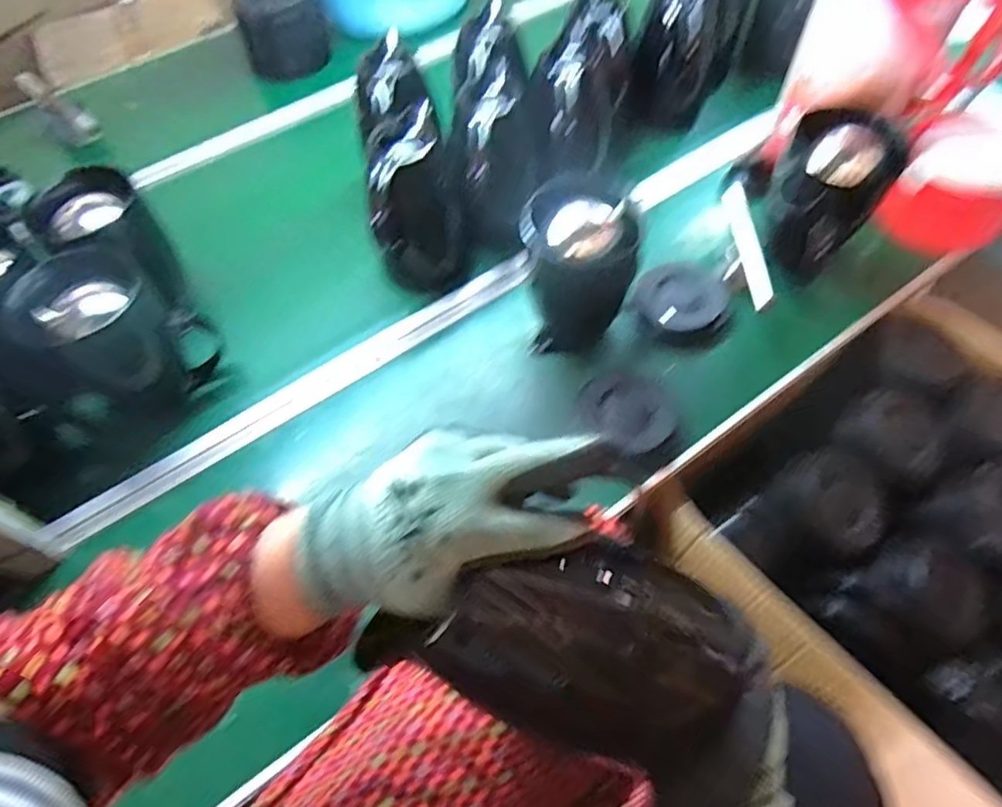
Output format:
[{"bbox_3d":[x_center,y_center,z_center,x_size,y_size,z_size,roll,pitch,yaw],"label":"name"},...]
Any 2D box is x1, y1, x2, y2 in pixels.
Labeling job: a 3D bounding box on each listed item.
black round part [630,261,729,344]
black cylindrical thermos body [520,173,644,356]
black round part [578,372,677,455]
[{"bbox_3d":[0.241,-0.131,0.794,0.114,0.038,0.107,-1,58,2],"label":"black round part"},{"bbox_3d":[0.094,-0.152,0.715,0.132,0.181,0.108,4,58,5],"label":"black cylindrical thermos body"},{"bbox_3d":[0.148,0.007,0.706,0.106,0.022,0.110,-1,58,2],"label":"black round part"}]

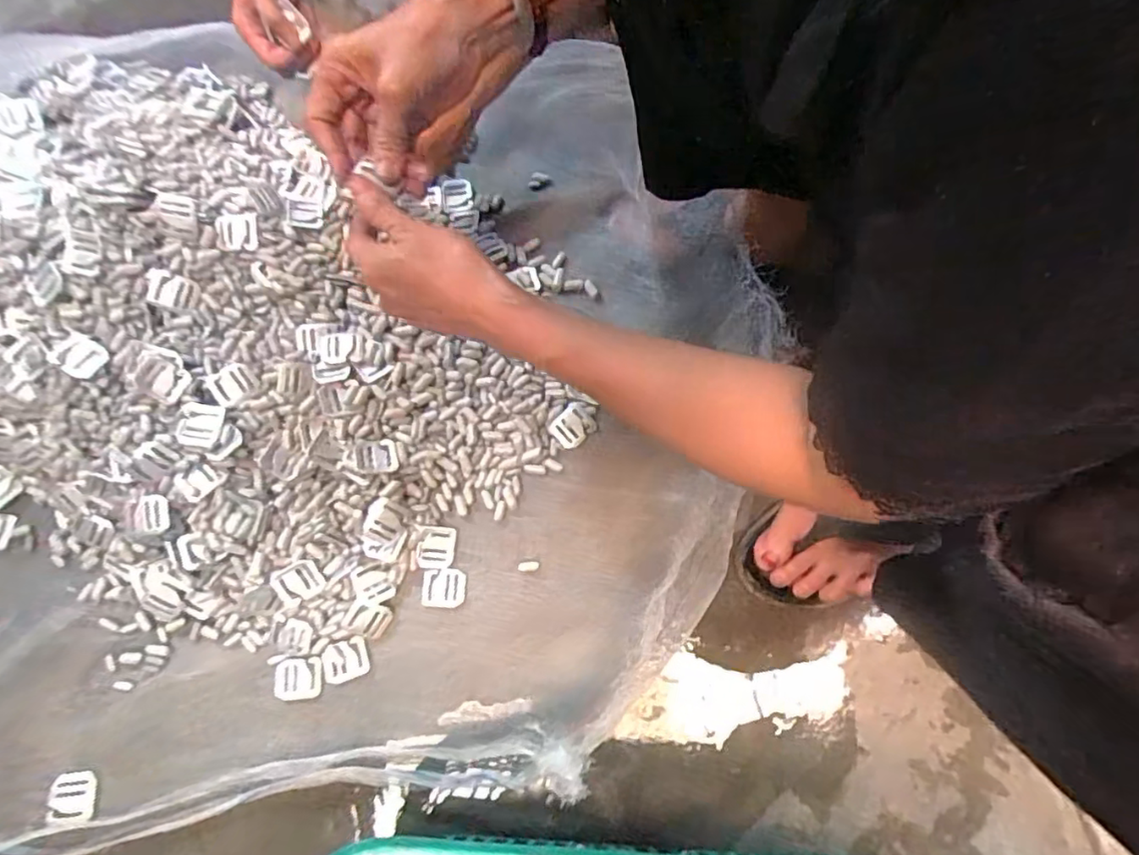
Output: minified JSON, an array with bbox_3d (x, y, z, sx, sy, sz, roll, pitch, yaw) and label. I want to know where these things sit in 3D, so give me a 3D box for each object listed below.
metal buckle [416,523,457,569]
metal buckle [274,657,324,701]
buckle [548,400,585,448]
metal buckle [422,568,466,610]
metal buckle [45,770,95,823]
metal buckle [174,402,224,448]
[{"bbox_3d":[-0.112,0.100,0.512,0.031,0.004,0.035,9,84,-8],"label":"metal buckle"},{"bbox_3d":[-0.217,0.201,0.491,0.037,0.005,0.031,-3,72,2],"label":"metal buckle"},{"bbox_3d":[0.002,-0.002,0.534,0.030,0.004,0.037,38,78,14],"label":"buckle"},{"bbox_3d":[-0.105,0.133,0.507,0.035,0.004,0.031,1,72,4],"label":"metal buckle"},{"bbox_3d":[-0.381,0.281,0.467,0.034,0.005,0.033,3,65,-8],"label":"metal buckle"},{"bbox_3d":[-0.295,-0.003,0.488,0.036,0.009,0.035,6,72,5],"label":"metal buckle"}]

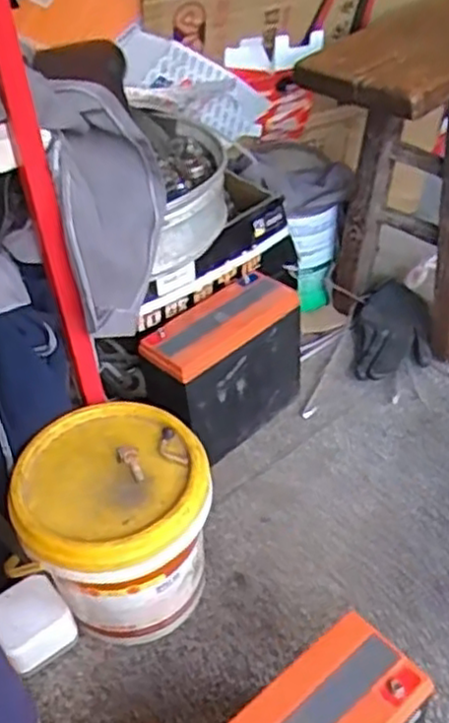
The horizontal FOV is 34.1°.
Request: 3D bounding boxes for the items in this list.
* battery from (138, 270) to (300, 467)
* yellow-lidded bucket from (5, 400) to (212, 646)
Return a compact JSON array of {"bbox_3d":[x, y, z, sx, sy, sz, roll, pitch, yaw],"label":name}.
[{"bbox_3d":[0.000,0.012,0.855,0.183,0.164,0.091,-35,48,-29],"label":"battery"},{"bbox_3d":[-0.097,0.167,0.689,0.170,0.175,0.184,-4,40,3],"label":"yellow-lidded bucket"}]

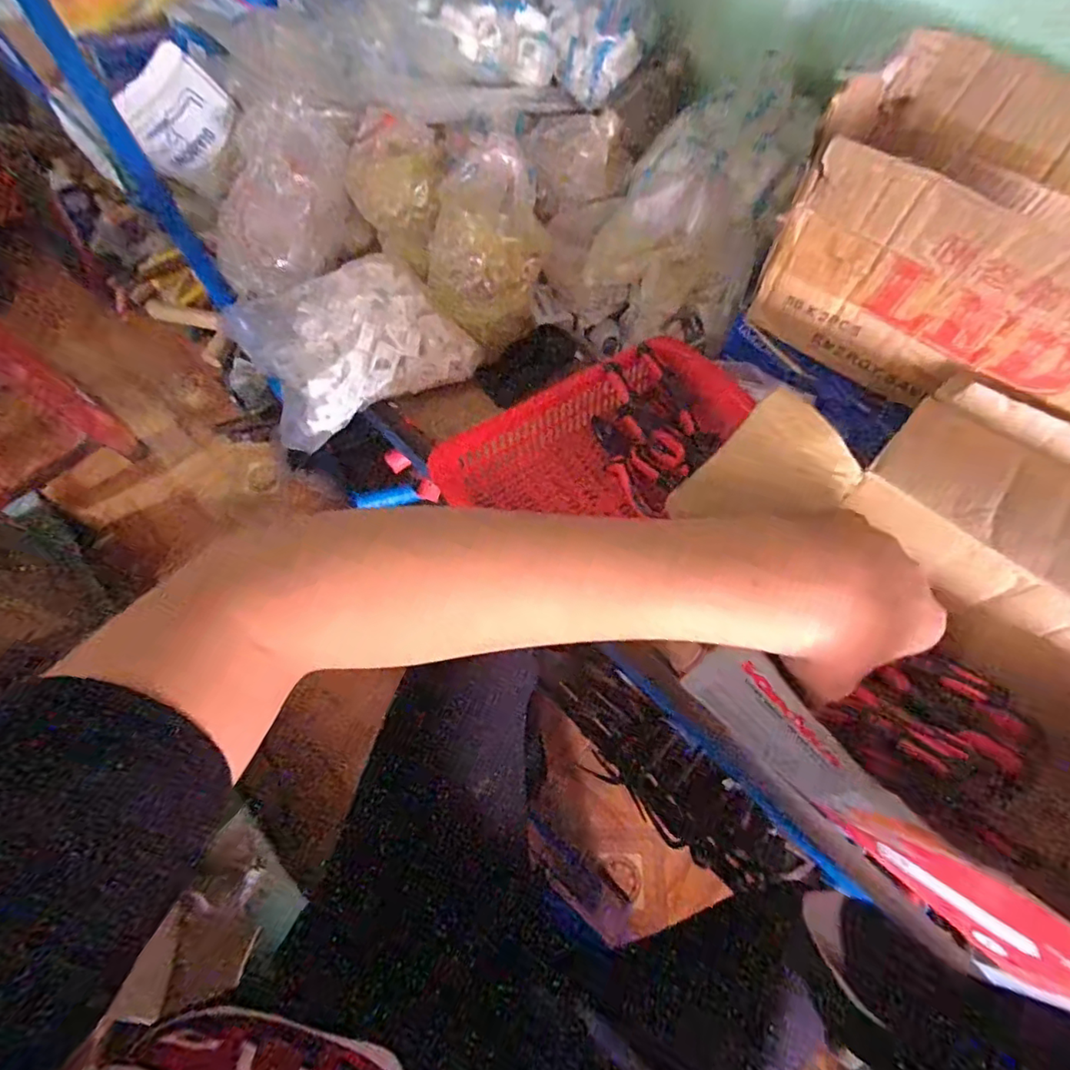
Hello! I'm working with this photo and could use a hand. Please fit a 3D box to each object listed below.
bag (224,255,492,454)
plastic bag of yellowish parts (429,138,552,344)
[{"bbox_3d":[-0.197,-0.215,0.583,0.208,0.070,0.200,-30,68,-13],"label":"bag"},{"bbox_3d":[-0.049,-0.290,0.557,0.123,0.142,0.134,-12,66,-5],"label":"plastic bag of yellowish parts"}]

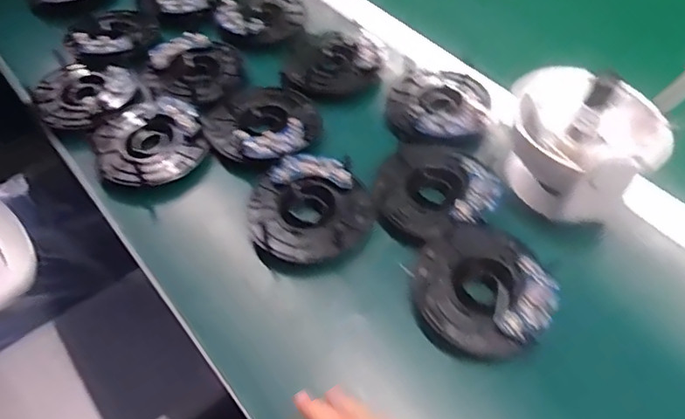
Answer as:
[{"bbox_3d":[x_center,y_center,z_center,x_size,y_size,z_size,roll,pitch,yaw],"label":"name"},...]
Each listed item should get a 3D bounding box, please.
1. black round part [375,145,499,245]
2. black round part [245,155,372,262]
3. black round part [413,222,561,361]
[{"bbox_3d":[0.079,-0.022,0.472,0.101,0.016,0.095,0,51,1],"label":"black round part"},{"bbox_3d":[-0.029,0.000,0.464,0.101,0.022,0.093,0,51,1],"label":"black round part"},{"bbox_3d":[0.106,0.058,0.416,0.099,0.021,0.101,0,51,1],"label":"black round part"}]

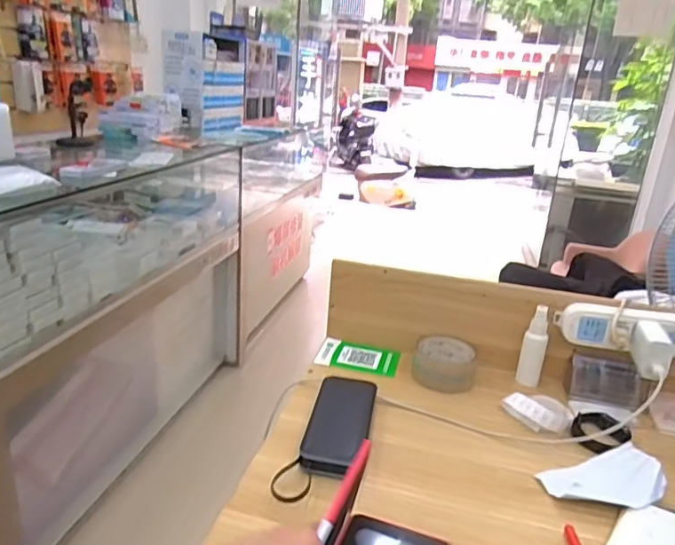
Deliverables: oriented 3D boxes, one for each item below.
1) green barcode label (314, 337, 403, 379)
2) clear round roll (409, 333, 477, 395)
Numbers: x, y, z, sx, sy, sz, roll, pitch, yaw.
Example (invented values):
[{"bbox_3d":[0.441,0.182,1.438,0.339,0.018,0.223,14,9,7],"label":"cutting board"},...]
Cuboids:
[{"bbox_3d":[0.032,0.128,0.806,0.118,0.008,0.070,9,28,11],"label":"green barcode label"},{"bbox_3d":[0.154,0.129,0.769,0.084,0.042,0.087,3,21,-1],"label":"clear round roll"}]

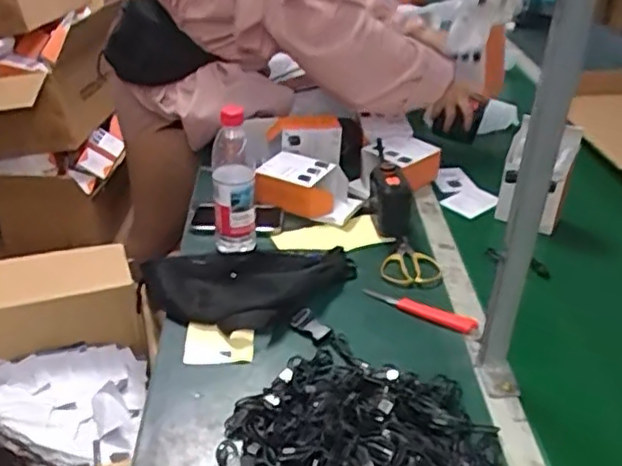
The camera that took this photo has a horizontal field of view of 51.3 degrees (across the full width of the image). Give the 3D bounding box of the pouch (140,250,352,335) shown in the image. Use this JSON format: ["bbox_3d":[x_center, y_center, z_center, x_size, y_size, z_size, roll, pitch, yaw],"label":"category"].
[{"bbox_3d":[-0.086,0.070,0.902,0.285,0.044,0.182,4,32,5],"label":"pouch"}]

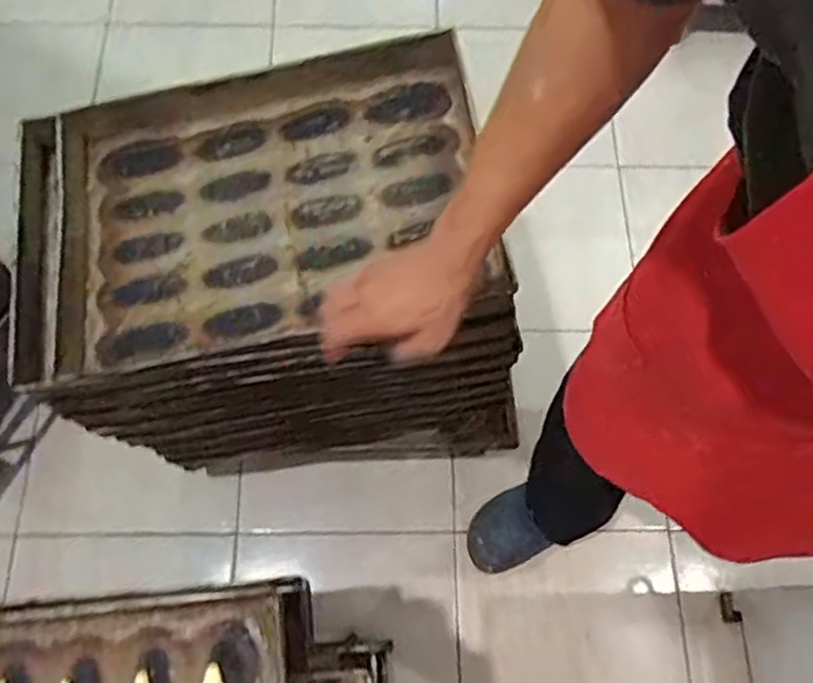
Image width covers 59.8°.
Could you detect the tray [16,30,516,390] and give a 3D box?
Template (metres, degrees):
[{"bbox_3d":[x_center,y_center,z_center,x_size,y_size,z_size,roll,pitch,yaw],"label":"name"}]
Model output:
[{"bbox_3d":[-0.185,-0.165,0.849,0.558,0.063,0.338,-15,73,-1],"label":"tray"}]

- What you are asked to do
List the lines of the records where "below" occurs.

- Expected output
Output: minified JSON, an array with bbox_3d (x, y, z, sx, sy, sz, roll, pitch, yaw) and label. I want to know where these things sit in 3D, so give me a 3D box for each object listed below.
Hello! I'm working with this photo and could use a hand. Please fit a 3D box to each object listed below.
Deliverables: oriented 3D boxes, one for each item below.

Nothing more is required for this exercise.